§ **PROBLEM REQUIREMENTS**
Please update the stretch of lines from the one containing "El Eco Festival" through the one containing "incidencia frente a" by replacing "ecocomunicación" with "comunicación ambiental" and leaving everything else unchanged. Return only those lines.

(Records from a collection)

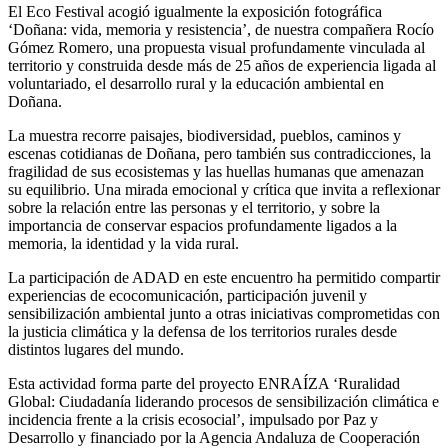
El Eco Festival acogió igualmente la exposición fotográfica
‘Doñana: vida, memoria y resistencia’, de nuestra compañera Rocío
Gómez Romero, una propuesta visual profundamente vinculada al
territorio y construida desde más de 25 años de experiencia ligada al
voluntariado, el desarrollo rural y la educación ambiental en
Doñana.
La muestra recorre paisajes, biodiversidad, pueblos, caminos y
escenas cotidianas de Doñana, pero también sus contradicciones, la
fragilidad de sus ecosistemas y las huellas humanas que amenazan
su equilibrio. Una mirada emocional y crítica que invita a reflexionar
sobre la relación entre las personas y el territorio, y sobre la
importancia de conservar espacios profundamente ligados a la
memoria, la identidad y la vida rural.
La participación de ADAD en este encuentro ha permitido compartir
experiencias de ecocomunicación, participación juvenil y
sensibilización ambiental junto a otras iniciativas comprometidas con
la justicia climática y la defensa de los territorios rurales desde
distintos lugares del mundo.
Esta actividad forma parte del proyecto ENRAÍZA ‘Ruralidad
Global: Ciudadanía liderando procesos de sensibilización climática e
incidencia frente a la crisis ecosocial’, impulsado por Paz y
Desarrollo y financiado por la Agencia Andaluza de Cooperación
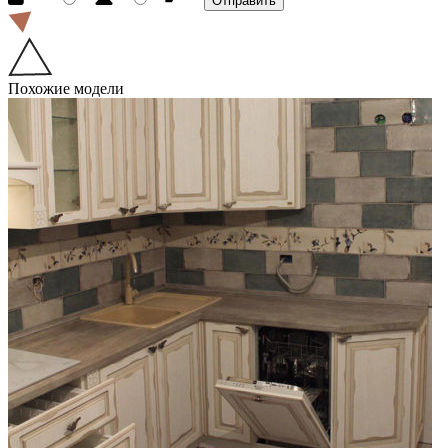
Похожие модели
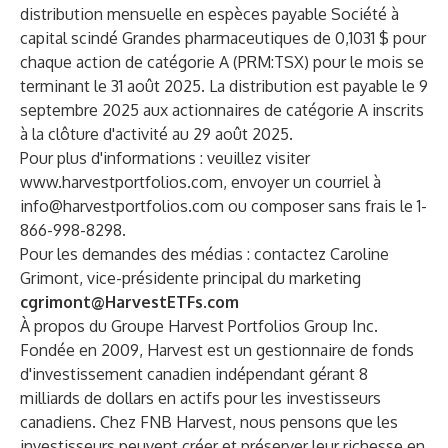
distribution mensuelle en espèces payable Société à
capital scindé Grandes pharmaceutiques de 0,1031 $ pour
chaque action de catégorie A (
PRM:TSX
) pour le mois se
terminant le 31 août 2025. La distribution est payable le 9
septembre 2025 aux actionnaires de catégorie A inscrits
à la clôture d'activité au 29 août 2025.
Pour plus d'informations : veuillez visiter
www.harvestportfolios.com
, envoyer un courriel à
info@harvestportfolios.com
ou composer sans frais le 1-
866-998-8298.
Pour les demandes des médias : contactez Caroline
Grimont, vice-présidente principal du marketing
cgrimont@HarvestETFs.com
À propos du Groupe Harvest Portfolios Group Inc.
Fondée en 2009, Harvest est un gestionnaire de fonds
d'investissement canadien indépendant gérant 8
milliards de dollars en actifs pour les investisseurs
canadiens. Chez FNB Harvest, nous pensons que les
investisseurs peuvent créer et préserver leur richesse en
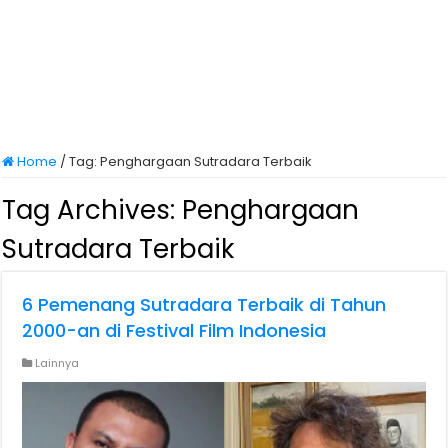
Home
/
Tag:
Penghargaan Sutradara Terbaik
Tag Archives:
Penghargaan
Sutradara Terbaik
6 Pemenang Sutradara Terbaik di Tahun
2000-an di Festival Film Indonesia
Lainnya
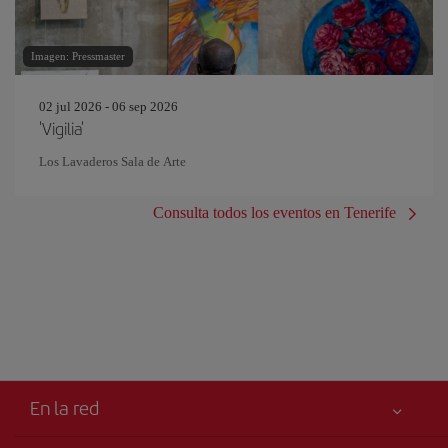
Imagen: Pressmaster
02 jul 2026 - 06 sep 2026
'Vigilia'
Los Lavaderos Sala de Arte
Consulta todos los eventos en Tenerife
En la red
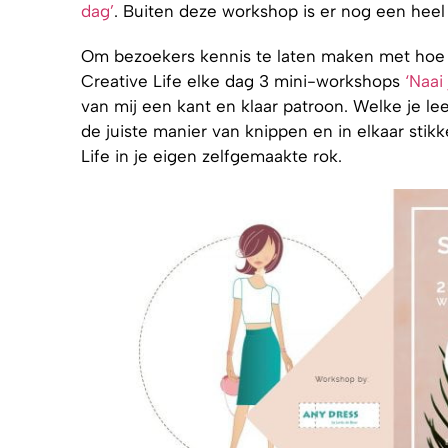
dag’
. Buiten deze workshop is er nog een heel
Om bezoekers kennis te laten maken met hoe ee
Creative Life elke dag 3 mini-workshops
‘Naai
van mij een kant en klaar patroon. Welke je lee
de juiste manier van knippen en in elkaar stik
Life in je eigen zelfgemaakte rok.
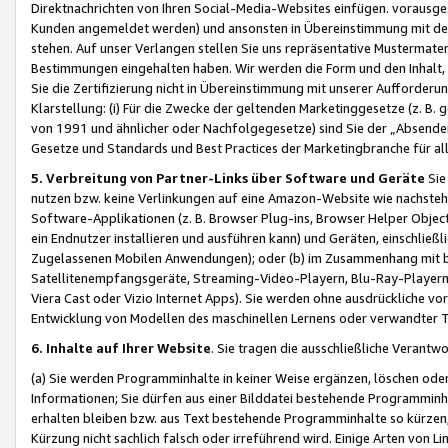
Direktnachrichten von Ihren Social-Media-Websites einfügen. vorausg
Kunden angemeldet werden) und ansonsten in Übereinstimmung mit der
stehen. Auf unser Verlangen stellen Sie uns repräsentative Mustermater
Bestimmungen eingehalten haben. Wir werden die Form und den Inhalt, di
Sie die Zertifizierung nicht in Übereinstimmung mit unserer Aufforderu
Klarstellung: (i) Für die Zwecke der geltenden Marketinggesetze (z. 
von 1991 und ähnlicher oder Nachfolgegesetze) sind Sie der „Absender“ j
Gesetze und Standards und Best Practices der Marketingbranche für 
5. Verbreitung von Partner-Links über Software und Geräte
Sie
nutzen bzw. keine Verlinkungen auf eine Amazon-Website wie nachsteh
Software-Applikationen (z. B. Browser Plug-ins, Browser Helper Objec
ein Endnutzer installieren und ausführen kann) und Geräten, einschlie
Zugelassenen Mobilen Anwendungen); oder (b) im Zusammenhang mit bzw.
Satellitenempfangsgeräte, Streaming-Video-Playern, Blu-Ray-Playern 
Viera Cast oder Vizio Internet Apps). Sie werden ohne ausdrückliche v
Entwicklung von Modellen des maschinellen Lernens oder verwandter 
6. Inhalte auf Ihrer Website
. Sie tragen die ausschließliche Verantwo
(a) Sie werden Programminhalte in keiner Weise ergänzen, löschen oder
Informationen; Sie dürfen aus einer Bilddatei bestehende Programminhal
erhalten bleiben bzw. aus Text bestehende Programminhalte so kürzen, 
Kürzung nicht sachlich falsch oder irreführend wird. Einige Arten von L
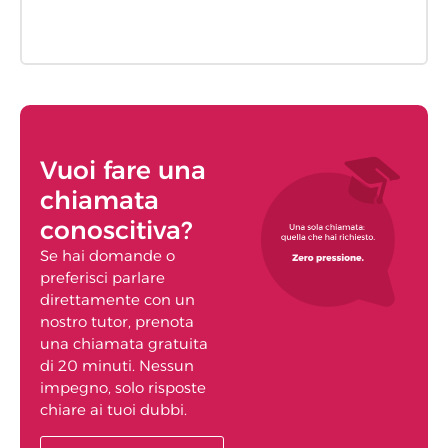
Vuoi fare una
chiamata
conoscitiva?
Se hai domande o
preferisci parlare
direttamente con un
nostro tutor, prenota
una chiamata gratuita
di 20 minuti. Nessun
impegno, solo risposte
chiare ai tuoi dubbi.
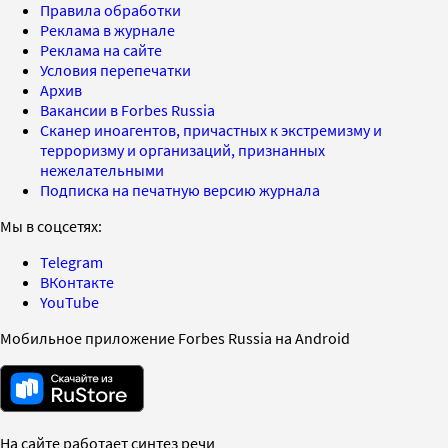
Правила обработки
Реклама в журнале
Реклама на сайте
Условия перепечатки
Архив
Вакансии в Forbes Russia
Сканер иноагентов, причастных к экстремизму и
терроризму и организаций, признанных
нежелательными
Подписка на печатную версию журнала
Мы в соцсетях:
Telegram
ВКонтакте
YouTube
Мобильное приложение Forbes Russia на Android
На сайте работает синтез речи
==
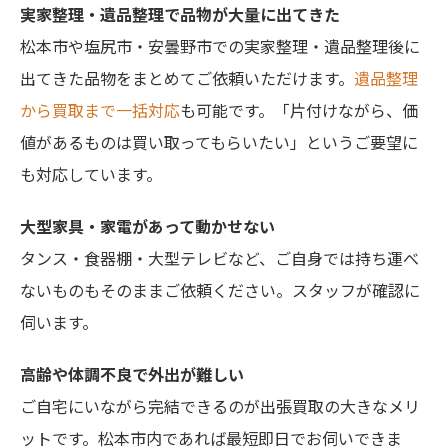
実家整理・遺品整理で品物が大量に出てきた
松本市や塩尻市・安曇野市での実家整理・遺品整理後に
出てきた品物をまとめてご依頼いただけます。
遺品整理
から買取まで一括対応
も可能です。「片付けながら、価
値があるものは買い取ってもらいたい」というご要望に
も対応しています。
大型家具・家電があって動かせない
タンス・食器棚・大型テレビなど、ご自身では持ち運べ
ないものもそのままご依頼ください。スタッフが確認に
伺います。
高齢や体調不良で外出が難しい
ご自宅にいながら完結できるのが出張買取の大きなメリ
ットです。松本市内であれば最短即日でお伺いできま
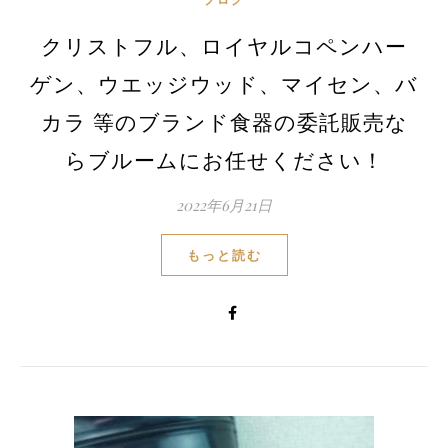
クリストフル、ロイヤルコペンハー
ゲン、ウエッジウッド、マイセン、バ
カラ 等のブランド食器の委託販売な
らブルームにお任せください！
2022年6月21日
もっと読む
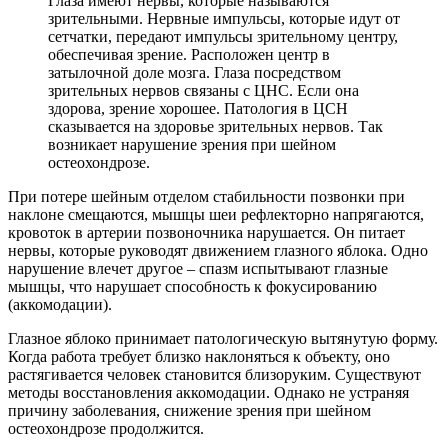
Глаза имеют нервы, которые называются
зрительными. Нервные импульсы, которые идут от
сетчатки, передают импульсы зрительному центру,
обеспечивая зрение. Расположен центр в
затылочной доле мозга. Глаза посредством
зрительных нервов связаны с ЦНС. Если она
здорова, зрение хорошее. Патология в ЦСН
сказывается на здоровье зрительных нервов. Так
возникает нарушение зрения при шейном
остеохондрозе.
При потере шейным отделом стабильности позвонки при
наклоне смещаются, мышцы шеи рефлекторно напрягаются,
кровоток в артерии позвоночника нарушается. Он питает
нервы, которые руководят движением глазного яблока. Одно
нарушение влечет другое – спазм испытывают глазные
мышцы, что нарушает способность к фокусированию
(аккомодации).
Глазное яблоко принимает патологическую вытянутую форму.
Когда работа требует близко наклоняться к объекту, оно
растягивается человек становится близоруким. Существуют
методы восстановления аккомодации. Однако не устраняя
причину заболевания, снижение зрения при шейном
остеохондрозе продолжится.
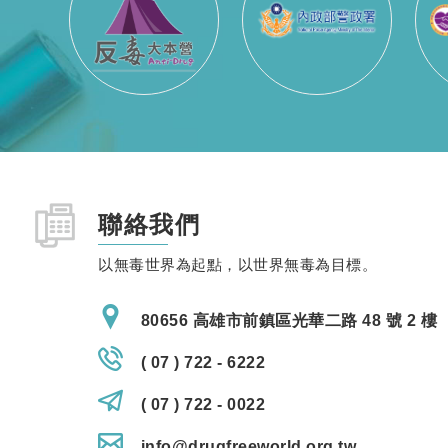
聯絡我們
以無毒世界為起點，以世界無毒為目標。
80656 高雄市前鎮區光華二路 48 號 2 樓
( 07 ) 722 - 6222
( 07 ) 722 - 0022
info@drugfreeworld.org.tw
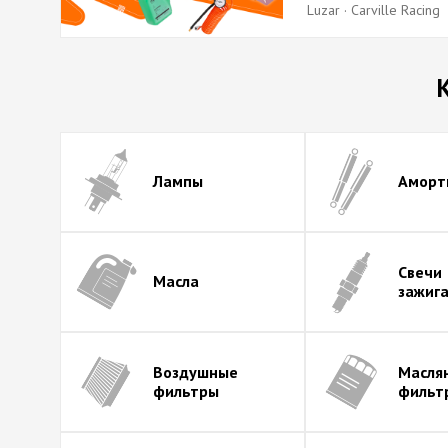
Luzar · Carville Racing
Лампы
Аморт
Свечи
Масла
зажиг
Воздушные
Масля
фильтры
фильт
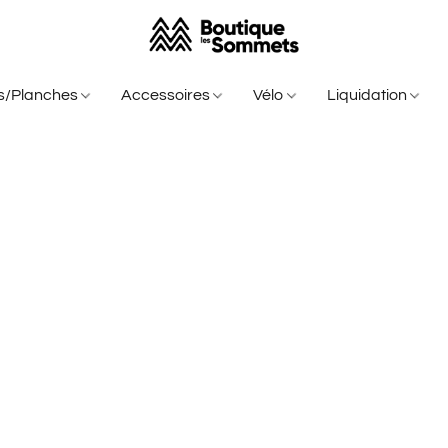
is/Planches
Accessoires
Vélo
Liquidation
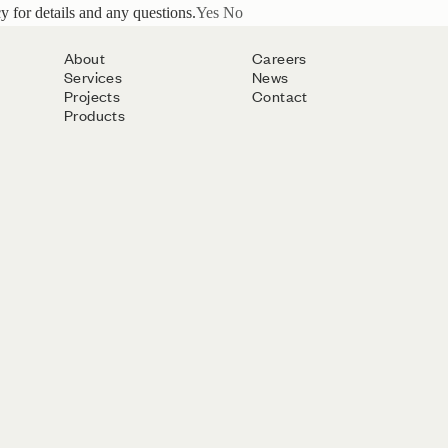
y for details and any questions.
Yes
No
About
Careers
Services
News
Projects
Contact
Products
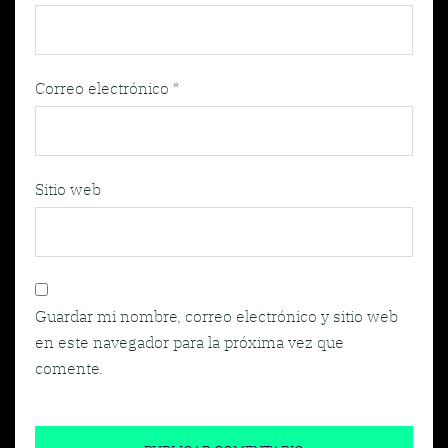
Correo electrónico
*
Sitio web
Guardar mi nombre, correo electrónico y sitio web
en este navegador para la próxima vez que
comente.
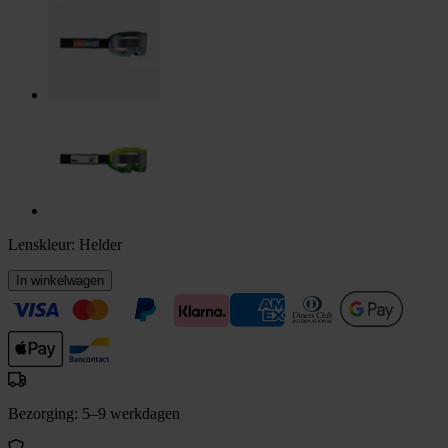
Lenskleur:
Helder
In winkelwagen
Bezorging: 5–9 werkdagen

§ **REPLY**
El Eco Festival acogió igualmente la exposición fotográfica
‘Doñana: vida, memoria y resistencia’, de nuestra compañera Rocío
Gómez Romero, una propuesta visual profundamente vinculada al
territorio y construida desde más de 25 años de experiencia ligada al
voluntariado, el desarrollo rural y la educación ambiental en
Doñana.
La muestra recorre paisajes, biodiversidad, pueblos, caminos y
escenas cotidianas de Doñana, pero también sus contradicciones, la
fragilidad de sus ecosistemas y las huellas humanas que amenazan
su equilibrio. Una mirada emocional y crítica que invita a reflexionar
sobre la relación entre las personas y el territorio, y sobre la
importancia de conservar espacios profundamente ligados a la
memoria, la identidad y la vida rural.
La participación de ADAD en este encuentro ha permitido compartir
experiencias de comunicación ambiental, participación juvenil y
sensibilización ambiental junto a otras iniciativas comprometidas con
la justicia climática y la defensa de los territorios rurales desde
distintos lugares del mundo.
Esta actividad forma parte del proyecto ENRAÍZA ‘Ruralidad
Global: Ciudadanía liderando procesos de sensibilización climática e
incidencia frente a la crisis ecosocial’, impulsado por Paz y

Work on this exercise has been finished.